The performances lack both consistency and bite. Manav Kaul is the right choice, but his character is thinly sketched, often falling prey to the whims of writing. Ditto for Tillotama Shome, whose Bindi belongs more to the Killer Soup universe. Of the rest, only Shubhrajyoti Barat and Shweta Basu Prasad look like they’re having a good time. The visual tone and over-produced chaos bring to mind Bangistan (2015), a suicide-bomber parody that similarly fluffed its lines. Every indoor space is lit with neons, reds, greens and blues, as if to merge the hyper-reality of the show with the perceived seediness of its world. But the result is jarring to the eyes – a giant Dexter’s laboratory parading as Hindi pulp-fiction. The pop-cultural gags try too hard: A shady lodge (with a phallus-shaped sign) called Madhur Milaap, a gym called Golden Gorilla, or the end credits of a film flashing “directed by Ram Gopal Ratnam”. The visual gags aren’t far behind: Twin clients shot like the twin girls of The Shining; a rope-seller on the street unwittingly echoing Mishra’s suicidal thoughts (the design is off: he imagines a noose just before an actual noose appears); or Mishra ending up on a horse like a brideless groom after a wedding. 

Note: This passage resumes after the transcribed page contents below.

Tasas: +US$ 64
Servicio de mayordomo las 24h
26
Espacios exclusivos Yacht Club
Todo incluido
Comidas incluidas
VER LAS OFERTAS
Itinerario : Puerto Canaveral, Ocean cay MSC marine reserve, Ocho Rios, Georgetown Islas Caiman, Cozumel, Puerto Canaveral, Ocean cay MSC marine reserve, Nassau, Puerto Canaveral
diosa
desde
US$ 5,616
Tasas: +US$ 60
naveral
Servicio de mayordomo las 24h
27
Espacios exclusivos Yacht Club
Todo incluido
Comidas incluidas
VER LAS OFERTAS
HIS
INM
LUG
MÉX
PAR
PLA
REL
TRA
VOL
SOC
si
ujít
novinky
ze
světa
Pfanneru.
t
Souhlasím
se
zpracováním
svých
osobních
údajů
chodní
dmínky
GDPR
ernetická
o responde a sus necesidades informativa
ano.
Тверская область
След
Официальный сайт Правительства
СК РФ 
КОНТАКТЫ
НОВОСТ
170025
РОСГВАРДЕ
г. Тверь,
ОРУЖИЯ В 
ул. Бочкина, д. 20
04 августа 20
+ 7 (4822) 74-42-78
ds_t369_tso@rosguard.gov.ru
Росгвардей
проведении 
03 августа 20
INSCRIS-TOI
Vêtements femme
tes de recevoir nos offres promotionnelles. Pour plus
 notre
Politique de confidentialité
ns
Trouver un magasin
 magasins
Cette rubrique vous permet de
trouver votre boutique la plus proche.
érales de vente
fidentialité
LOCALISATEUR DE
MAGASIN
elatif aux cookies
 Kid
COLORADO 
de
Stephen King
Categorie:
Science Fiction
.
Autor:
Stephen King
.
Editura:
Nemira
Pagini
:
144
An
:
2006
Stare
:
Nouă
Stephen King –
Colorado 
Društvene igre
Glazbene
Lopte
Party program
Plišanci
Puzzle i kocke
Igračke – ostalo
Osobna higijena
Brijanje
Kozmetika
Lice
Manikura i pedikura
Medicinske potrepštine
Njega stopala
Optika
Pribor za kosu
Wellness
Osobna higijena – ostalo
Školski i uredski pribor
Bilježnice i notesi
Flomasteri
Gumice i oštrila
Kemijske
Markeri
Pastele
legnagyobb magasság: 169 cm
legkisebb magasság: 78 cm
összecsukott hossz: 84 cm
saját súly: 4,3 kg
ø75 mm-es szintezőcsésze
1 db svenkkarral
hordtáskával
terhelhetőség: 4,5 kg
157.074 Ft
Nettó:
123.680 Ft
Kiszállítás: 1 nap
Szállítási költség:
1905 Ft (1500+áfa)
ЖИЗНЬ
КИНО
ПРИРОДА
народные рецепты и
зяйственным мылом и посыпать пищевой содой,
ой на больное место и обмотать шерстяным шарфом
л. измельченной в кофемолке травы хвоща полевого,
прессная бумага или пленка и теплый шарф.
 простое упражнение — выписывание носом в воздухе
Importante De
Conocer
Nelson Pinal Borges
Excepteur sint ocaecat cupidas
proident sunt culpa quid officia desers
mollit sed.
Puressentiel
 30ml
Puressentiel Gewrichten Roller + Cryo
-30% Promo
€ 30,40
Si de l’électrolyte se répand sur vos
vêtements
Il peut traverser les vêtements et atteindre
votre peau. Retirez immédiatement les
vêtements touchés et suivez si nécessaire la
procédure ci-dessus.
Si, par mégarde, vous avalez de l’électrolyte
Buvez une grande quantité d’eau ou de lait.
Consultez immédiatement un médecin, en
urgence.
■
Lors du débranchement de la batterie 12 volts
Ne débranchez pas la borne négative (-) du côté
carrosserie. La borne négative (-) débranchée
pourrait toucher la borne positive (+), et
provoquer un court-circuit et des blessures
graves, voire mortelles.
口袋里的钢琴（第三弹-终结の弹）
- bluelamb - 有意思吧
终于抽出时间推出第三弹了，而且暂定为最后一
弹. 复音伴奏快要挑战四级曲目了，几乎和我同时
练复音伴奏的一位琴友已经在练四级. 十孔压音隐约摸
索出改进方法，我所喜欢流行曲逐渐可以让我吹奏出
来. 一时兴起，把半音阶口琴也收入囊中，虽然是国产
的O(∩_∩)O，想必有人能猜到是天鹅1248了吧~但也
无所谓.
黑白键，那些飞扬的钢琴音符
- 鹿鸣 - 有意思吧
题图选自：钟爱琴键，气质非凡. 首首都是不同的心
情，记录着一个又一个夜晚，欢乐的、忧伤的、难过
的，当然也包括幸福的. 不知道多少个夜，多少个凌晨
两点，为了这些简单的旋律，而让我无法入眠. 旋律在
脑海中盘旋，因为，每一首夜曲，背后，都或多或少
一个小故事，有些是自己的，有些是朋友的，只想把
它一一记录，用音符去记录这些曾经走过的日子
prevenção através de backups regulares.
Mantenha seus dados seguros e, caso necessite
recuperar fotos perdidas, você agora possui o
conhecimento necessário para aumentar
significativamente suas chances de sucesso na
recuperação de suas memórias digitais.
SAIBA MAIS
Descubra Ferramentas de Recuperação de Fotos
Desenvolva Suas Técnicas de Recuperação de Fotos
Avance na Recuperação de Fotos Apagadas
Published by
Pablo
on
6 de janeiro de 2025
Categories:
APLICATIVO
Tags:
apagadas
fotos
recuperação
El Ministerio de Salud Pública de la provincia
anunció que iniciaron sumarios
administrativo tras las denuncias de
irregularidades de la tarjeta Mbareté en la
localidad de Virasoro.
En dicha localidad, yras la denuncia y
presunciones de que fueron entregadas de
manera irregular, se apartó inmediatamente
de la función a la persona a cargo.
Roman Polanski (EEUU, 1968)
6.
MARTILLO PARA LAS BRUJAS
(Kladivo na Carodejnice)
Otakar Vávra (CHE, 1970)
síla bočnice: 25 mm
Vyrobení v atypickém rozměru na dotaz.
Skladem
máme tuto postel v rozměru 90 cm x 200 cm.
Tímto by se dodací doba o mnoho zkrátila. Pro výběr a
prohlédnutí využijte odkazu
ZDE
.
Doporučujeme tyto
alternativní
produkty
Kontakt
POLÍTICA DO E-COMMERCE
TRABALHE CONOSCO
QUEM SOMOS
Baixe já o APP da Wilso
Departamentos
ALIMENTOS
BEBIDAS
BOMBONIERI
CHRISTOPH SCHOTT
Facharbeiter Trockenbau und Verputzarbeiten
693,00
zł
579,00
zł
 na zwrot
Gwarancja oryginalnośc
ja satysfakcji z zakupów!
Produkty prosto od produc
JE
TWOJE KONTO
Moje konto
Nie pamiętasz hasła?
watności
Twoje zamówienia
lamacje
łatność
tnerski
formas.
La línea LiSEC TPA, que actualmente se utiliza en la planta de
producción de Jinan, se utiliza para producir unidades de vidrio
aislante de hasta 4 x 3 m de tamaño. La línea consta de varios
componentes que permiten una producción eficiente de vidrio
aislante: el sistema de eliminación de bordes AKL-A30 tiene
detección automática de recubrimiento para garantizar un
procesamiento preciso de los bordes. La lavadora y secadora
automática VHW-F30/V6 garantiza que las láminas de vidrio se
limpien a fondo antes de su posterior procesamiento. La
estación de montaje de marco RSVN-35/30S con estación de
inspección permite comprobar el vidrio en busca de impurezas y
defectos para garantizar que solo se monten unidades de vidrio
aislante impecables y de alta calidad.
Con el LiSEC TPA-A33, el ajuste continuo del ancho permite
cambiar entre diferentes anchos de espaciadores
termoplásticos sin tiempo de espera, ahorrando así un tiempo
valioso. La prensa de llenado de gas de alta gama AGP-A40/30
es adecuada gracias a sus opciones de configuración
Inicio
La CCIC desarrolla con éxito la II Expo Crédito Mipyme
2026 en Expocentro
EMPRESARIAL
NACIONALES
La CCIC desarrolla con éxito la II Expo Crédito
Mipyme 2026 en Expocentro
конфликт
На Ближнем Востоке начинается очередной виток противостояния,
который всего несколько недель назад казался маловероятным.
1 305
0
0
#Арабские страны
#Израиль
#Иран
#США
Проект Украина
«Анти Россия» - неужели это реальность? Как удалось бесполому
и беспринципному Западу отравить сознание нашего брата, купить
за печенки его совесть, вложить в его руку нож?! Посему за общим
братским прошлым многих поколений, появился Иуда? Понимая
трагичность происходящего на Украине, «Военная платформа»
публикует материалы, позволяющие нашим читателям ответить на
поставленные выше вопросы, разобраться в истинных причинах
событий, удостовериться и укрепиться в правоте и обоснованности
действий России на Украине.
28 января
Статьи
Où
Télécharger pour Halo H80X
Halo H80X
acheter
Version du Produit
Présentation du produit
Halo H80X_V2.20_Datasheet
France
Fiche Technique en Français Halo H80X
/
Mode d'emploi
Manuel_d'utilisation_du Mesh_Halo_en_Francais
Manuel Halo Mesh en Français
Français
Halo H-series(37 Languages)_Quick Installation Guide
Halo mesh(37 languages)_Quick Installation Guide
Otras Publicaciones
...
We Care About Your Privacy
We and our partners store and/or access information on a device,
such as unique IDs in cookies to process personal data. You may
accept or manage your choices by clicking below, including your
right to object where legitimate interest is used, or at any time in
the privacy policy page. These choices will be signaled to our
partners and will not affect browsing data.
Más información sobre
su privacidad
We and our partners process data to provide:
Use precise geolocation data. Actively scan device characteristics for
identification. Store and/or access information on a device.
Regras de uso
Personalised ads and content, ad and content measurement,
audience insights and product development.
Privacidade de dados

In short, Tribhuvan Mishra crumbles under the pressure of promise and becomes a funky drifter instead. Every creative decision is a lesser version of itself, like stray blobs of colour constantly missing a canvas. It is six episodes too long and seven characters too wide. I know film criticism is about judging a title for what it is and not what it could have been. But what Tribhuvan Mishra is – imagine Rohit Sharma’s career if he hadn’t been asked to open the batting in 2013 – gets inextricably linked to what might have been. It’s hard not to think of the economical choices and emotional complexities the show avoids to templatize its concept. At the risk of sounding like a petty uncle, how can the story of a talented topper be so directionless? The sex is fine, but it made him dance.